Alex McCrae

Personal information
- Full name: Alexander McCrae
- Date of birth: 2 January 1920
- Place of birth: Whitburn, Scotland
- Date of death: 8 October 2009 (aged 89)
- Place of death: Livingston, Scotland
- Position(s): Forward

Senior career*
- Years: Team / Apps / (Gls)
- 1941–1947: Heart of Midlothian / 156 / (62)
- 1947–1948: Charlton Athletic / 43 / (8)
- 1948–1953: Middlesbrough / 122 / (47)
- 1953–1957: Falkirk / 94 / (33)
- Ballymena United

Managerial career
- 1957–1960: Ballymena United
- 1960 (Jan-Mar): Stirling Albion
- 1960–1965: Falkirk
- 1969–1971: Ballymena United
- 1972: Glentoran

= Alex McCrae =

Scottish footballer and manager

Alexander McCrae (2 January 1920 – 8 October 2009) was a Scottish footballer, who played for Hearts, Charlton Athletic, Middlesbrough and Falkirk during his career.

==Playing career==
McCrae began his career at Hearts in 1941. He later moved to London to play for Charlton Athletic but was unable to settle and was snapped up by Middlesbrough for £10,000 in October 1948.

The versatile frontman could play in any forward position but favoured the inside left role.
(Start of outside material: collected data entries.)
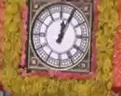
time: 12:04
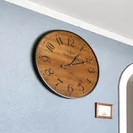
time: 1:10
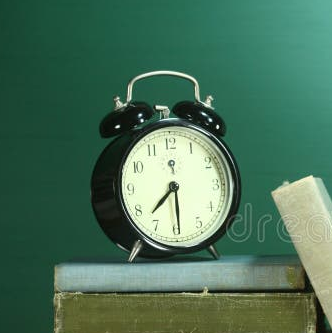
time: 7:29
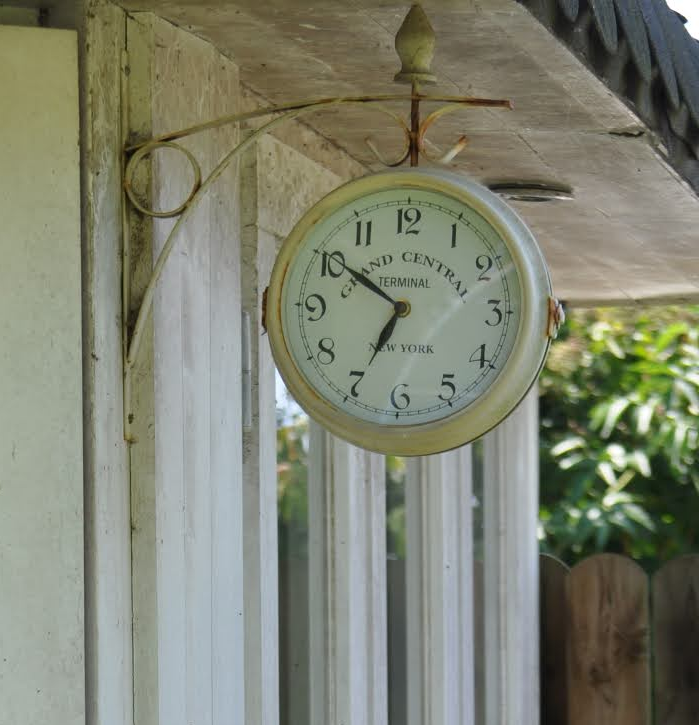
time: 6:50
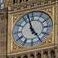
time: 4:57
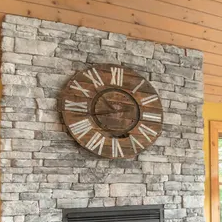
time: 10:42
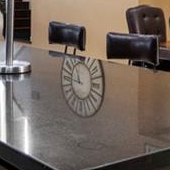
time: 11:46
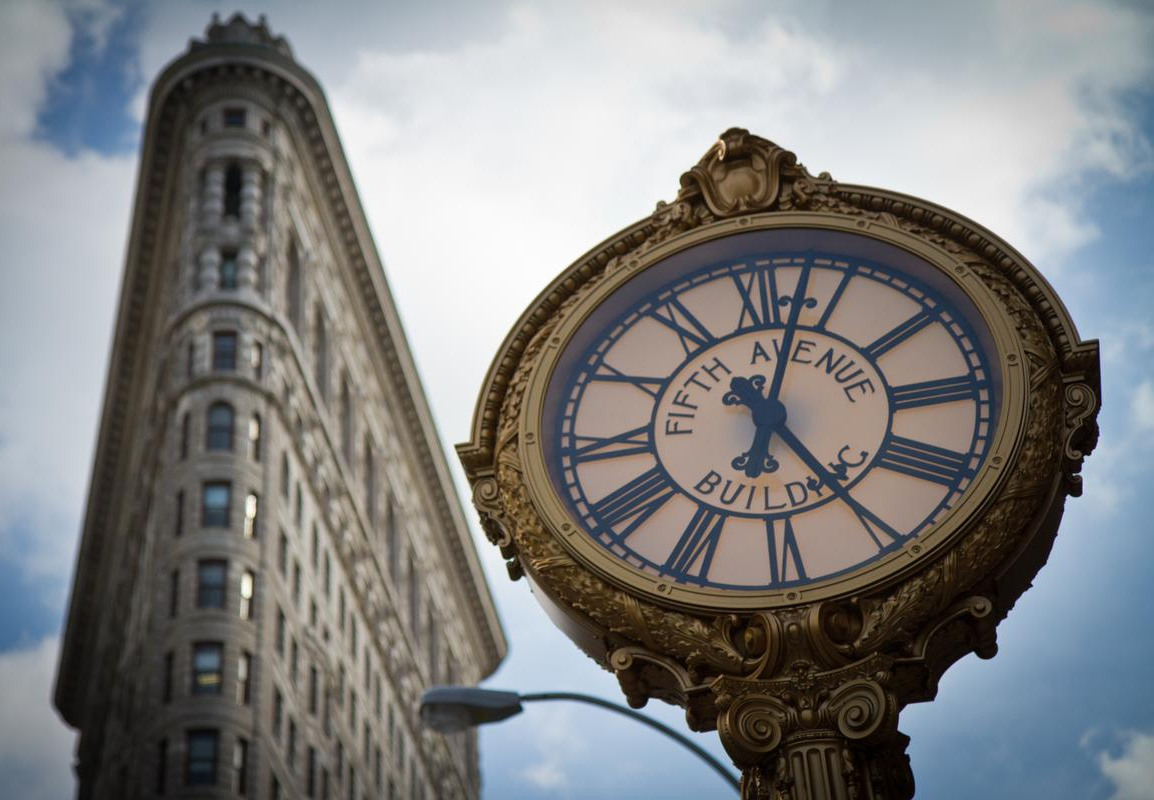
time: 5:02
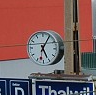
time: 5:05
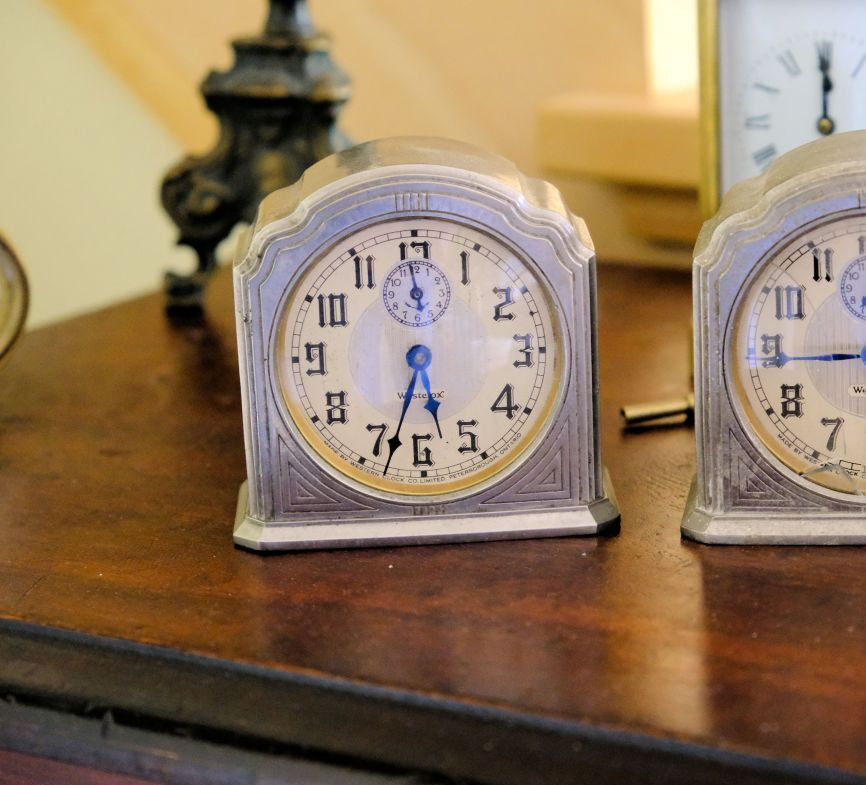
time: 5:33
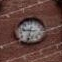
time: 9:33
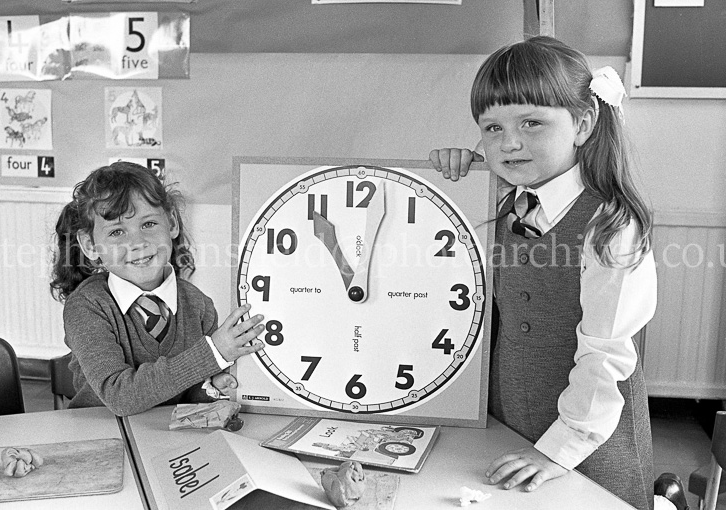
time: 10:55
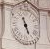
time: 11:26
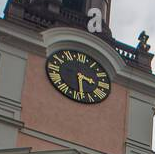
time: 3:29
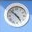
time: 4:52
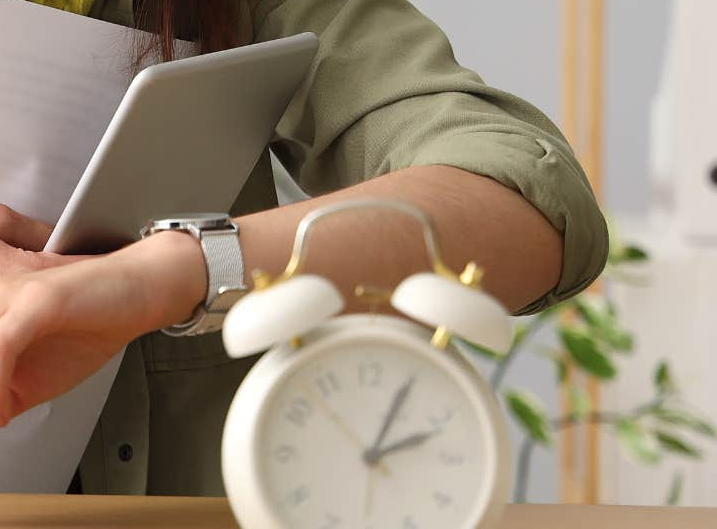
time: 2:04
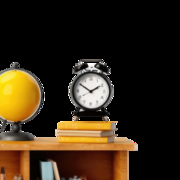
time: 1:50
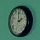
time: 1:59
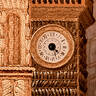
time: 4:27
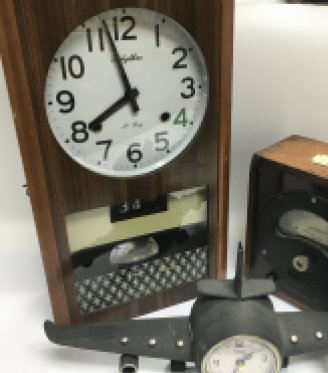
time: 7:57
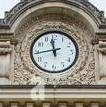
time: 11:43
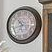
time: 10:42
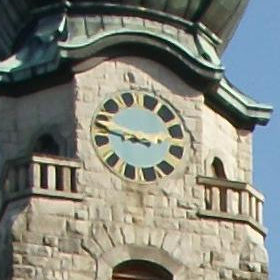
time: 8:47
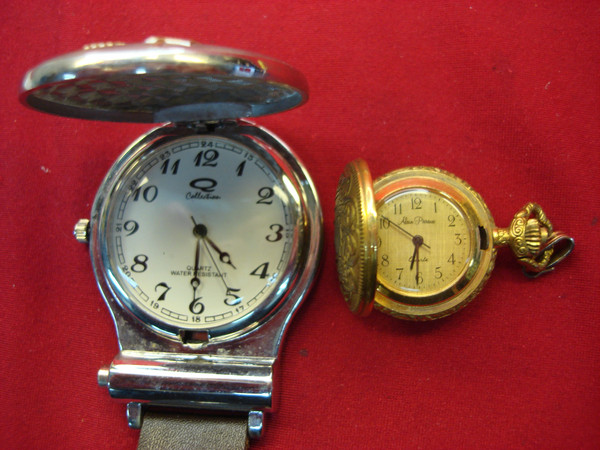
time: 4:30
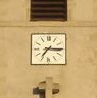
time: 7:15
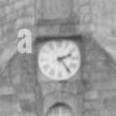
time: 2:23
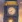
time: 4:42
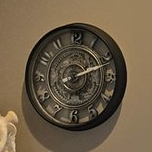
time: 2:11
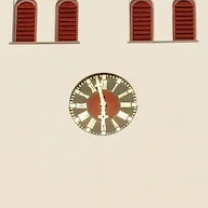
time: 5:57
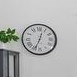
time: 12:34
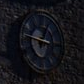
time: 12:46
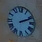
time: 2:11
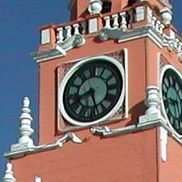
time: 8:26
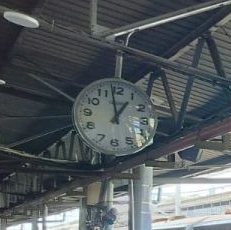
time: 12:58
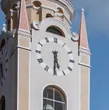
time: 5:30
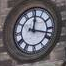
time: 12:17
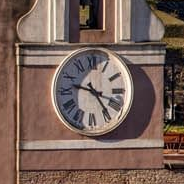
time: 9:23
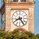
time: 8:24
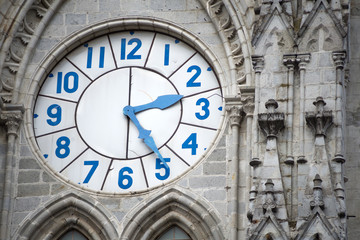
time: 2:24
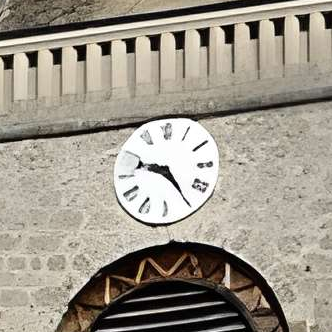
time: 9:24
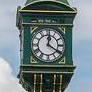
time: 12:20
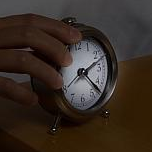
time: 2:22
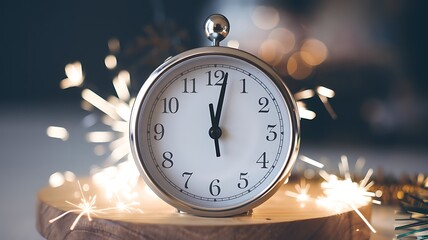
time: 12:01
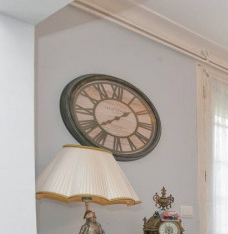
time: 1:38
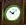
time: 10:07
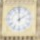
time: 1:59
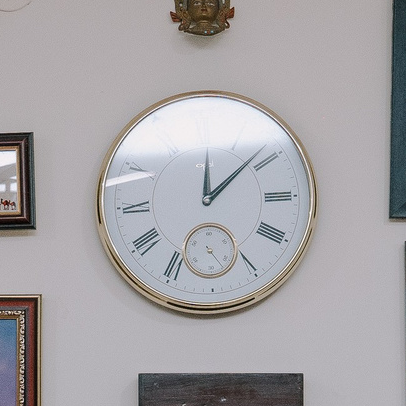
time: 12:08
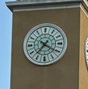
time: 7:20
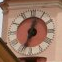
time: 12:33
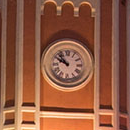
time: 10:50
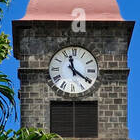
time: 11:20
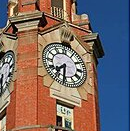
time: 7:31
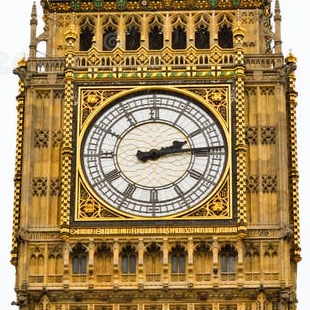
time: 2:14
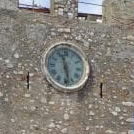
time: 11:28
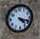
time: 4:18
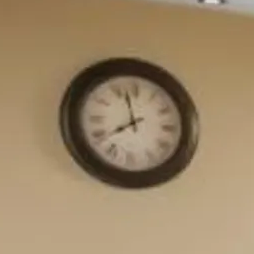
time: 7:57
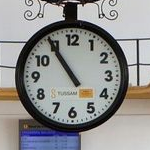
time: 10:54
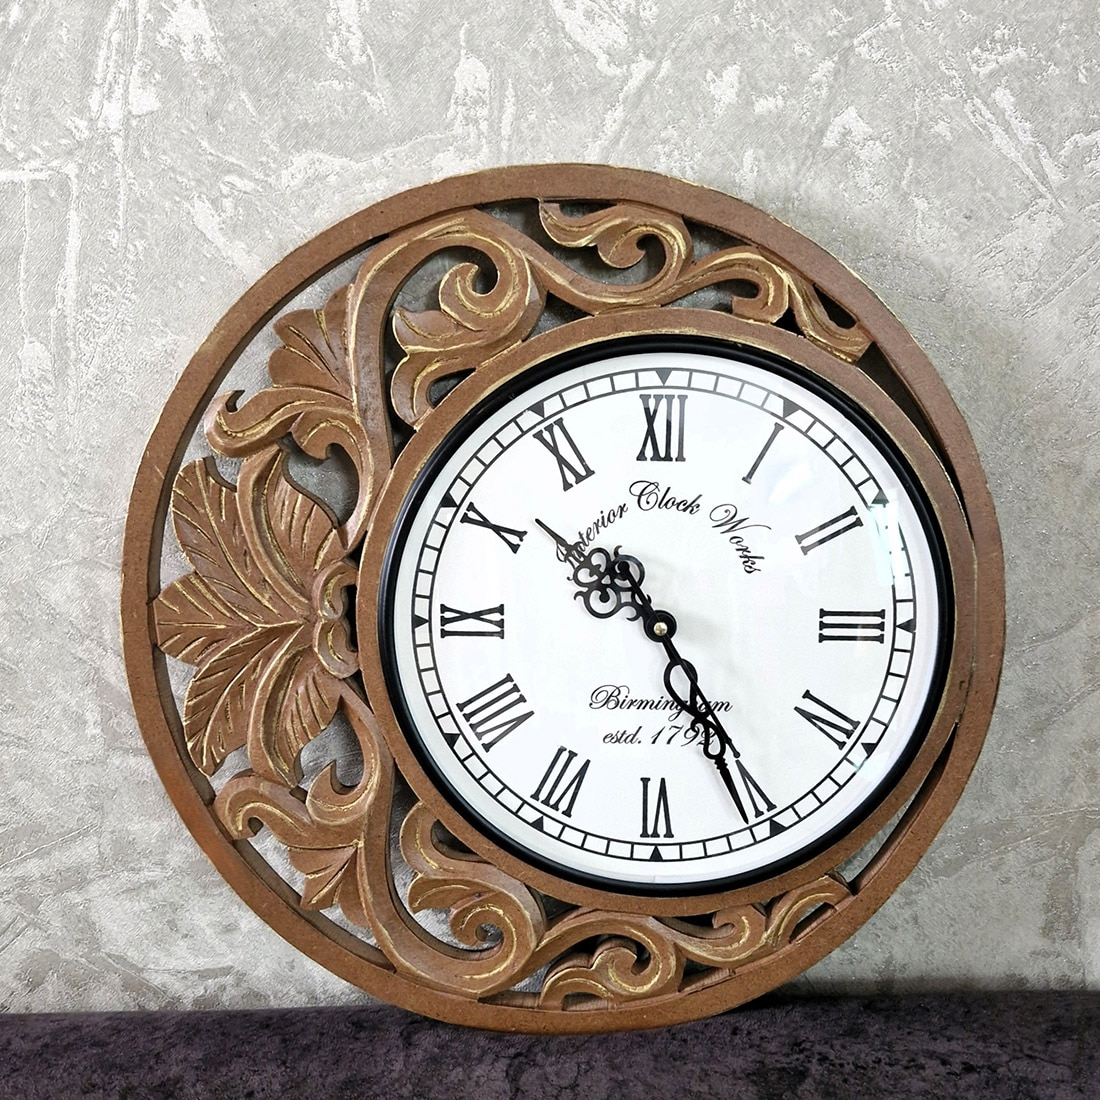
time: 10:25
He began his career with the club in the 1948–49 season in the absence of Wilf Mannion, but his form was poor and soon he was dropped from the side. Eventually, he was recalled alongside Mannion, where he showed his pace, accurate passing and sublime ball skills.

After scoring 16 goals in the 1949–50 season, including the winner in a home 1–0 victory over Newcastle United on Boxing Day, he became a fans favourite. He topped the scoring charts the next season, scoring three hat-tricks before Christmas, but injury robbed him from helping the side finish higher than sixth in the table that season. McCrae then scored 21 goals in the 1950/51 season. As of 2009, he was the last player to score 20 goals in a season for Middlesbrough while playing in the top division of the English football league system.

He left the club for Falkirk in 1953, and followed this with a spell in Northern Ireland with Ballymena. During his stint with Ballymena, McCrae made one appearance for the Irish League representative team.

==After football==
After retiring from playing, he became Middlesbrough's scout in Scotland, where he recommended future legend Jim Platt to the club.